Dataset excerpts
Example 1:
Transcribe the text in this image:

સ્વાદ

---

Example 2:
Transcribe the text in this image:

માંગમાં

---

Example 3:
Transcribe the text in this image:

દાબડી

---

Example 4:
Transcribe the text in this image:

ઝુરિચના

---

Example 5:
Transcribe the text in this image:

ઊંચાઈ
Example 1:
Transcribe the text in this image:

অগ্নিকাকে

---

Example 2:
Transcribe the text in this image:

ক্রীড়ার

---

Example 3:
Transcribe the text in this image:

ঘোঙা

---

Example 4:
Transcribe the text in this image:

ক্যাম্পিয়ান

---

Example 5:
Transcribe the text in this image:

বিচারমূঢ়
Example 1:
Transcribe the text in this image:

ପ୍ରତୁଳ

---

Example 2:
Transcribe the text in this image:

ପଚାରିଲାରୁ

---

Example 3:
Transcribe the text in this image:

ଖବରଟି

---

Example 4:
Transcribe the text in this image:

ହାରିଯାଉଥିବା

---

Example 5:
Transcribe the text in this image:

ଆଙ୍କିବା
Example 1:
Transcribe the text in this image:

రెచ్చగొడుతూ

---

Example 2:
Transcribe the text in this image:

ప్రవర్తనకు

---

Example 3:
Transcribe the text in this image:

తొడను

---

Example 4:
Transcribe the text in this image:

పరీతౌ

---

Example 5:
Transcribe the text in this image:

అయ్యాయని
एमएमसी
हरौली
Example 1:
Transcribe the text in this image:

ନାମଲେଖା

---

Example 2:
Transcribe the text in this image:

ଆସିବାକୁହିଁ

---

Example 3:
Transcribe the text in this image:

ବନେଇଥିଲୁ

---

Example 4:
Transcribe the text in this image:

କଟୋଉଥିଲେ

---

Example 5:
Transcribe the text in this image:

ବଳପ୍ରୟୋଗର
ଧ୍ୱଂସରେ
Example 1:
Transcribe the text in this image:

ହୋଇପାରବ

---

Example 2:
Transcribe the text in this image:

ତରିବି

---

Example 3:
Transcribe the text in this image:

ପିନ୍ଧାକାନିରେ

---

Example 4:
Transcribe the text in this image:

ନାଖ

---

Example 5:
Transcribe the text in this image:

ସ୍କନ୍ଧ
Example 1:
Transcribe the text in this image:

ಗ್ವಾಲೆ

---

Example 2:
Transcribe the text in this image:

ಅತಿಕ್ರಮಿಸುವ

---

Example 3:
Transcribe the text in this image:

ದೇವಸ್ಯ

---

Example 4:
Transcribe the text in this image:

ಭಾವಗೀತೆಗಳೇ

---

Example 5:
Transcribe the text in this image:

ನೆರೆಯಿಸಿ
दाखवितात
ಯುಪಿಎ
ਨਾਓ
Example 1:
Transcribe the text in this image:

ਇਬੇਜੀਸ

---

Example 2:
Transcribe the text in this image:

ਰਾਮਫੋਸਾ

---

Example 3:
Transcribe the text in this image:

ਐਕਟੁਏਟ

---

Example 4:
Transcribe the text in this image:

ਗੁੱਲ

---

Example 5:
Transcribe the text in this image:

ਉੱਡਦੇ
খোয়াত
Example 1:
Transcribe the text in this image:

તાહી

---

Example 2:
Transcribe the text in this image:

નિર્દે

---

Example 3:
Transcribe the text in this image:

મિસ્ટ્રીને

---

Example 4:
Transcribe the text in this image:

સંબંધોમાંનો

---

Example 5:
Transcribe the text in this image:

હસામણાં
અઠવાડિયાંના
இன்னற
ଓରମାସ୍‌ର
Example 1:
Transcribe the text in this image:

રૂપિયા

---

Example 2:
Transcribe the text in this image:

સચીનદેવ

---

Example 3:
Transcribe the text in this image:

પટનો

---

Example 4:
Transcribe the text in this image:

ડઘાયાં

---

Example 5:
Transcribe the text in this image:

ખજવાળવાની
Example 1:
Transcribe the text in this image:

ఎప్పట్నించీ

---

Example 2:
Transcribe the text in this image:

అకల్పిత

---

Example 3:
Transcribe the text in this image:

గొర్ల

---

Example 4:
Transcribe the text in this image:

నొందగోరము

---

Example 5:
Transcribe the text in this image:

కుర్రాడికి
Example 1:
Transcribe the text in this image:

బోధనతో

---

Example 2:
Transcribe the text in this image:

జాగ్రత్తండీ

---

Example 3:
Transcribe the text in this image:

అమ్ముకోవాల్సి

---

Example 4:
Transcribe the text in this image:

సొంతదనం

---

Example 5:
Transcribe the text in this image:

* _TASK ITEM_:
Recopy all the entries faithfully, leaving none out.

* _RESPONSE BOX_:
Example 1:
Transcribe the text in this image:

સ્વાદ

---

Example 2:
Transcribe the text in this image:

માંગમાં

---

Example 3:
Transcribe the text in this image:

દાબડી

---

Example 4:
Transcribe the text in this image:

ઝુરિચના

---

Example 5:
Transcribe the text in this image:

ઊંચાઈ
Example 1:
Transcribe the text in this image:

অগ্নিকাকে

---

Example 2:
Transcribe the text in this image:

ক্রীড়ার

---

Example 3:
Transcribe the text in this image:

ঘোঙা

---

Example 4:
Transcribe the text in this image:

ক্যাম্পিয়ান

---

Example 5:
Transcribe the text in this image:

বিচারমূঢ়
Example 1:
Transcribe the text in this image:

ପ୍ରତୁଳ

---

Example 2:
Transcribe the text in this image:

ପଚାରିଲାରୁ

---

Example 3:
Transcribe the text in this image:

ଖବରଟି

---

Example 4:
Transcribe the text in this image:

ହାରିଯାଉଥିବା

---

Example 5:
Transcribe the text in this image:

ଆଙ୍କିବା
Example 1:
Transcribe the text in this image:

రెచ్చగొడుతూ

---

Example 2:
Transcribe the text in this image:

ప్రవర్తనకు

---

Example 3:
Transcribe the text in this image:

తొడను

---

Example 4:
Transcribe the text in this image:

పరీతౌ

---

Example 5:
Transcribe the text in this image:

అయ్యాయని
एमएमसी
हरौली
Example 1:
Transcribe the text in this image:

ନାମଲେଖା

---

Example 2:
Transcribe the text in this image:

ଆସିବାକୁହିଁ

---

Example 3:
Transcribe the text in this image:

ବନେଇଥିଲୁ

---

Example 4:
Transcribe the text in this image:

କଟୋଉଥିଲେ

---

Example 5:
Transcribe the text in this image:

ବଳପ୍ରୟୋଗର
ଧ୍ୱଂସରେ
Example 1:
Transcribe the text in this image:

ହୋଇପାରବ

---

Example 2:
Transcribe the text in this image:

ତରିବି

---

Example 3:
Transcribe the text in this image:

ପିନ୍ଧାକାନିରେ

---

Example 4:
Transcribe the text in this image:

ନାଖ

---

Example 5:
Transcribe the text in this image:

ସ୍କନ୍ଧ
Example 1:
Transcribe the text in this image:

ಗ್ವಾಲೆ

---

Example 2:
Transcribe the text in this image:

ಅತಿಕ್ರಮಿಸುವ

---

Example 3:
Transcribe the text in this image:

ದೇವಸ್ಯ

---

Example 4:
Transcribe the text in this image:

ಭಾವಗೀತೆಗಳೇ

---

Example 5:
Transcribe the text in this image:

ನೆರೆಯಿಸಿ
दाखवितात
ಯುಪಿಎ
ਨਾਓ
Example 1:
Transcribe the text in this image:

ਇਬੇਜੀਸ

---

Example 2:
Transcribe the text in this image:

ਰਾਮਫੋਸਾ

---

Example 3:
Transcribe the text in this image:

ਐਕਟੁਏਟ

---

Example 4:
Transcribe the text in this image:

ਗੁੱਲ

---

Example 5:
Transcribe the text in this image:

ਉੱਡਦੇ
খোয়াত
Example 1:
Transcribe the text in this image:

તાહી

---

Example 2:
Transcribe the text in this image:

નિર્દે

---

Example 3:
Transcribe the text in this image:

મિસ્ટ્રીને

---

Example 4:
Transcribe the text in this image:

સંબંધોમાંનો

---

Example 5:
Transcribe the text in this image:

હસામણાં
અઠવાડિયાંના
இன்னற
ଓରମାସ୍‌ର
Example 1:
Transcribe the text in this image:

રૂપિયા

---

Example 2:
Transcribe the text in this image:

સચીનદેવ

---

Example 3:
Transcribe the text in this image:

પટનો

---

Example 4:
Transcribe the text in this image:

ડઘાયાં

---

Example 5:
Transcribe the text in this image:

ખજવાળવાની
Example 1:
Transcribe the text in this image:

ఎప్పట్నించీ

---

Example 2:
Transcribe the text in this image:

అకల్పిత

---

Example 3:
Transcribe the text in this image:

గొర్ల

---

Example 4:
Transcribe the text in this image:

నొందగోరము

---

Example 5:
Transcribe the text in this image:

కుర్రాడికి
Example 1:
Transcribe the text in this image:

బోధనతో

---

Example 2:
Transcribe the text in this image:

జాగ్రత్తండీ

---

Example 3:
Transcribe the text in this image:

అమ్ముకోవాల్సి

---

Example 4:
Transcribe the text in this image:

సొంతదనం

---

Example 5:
Transcribe the text in this image:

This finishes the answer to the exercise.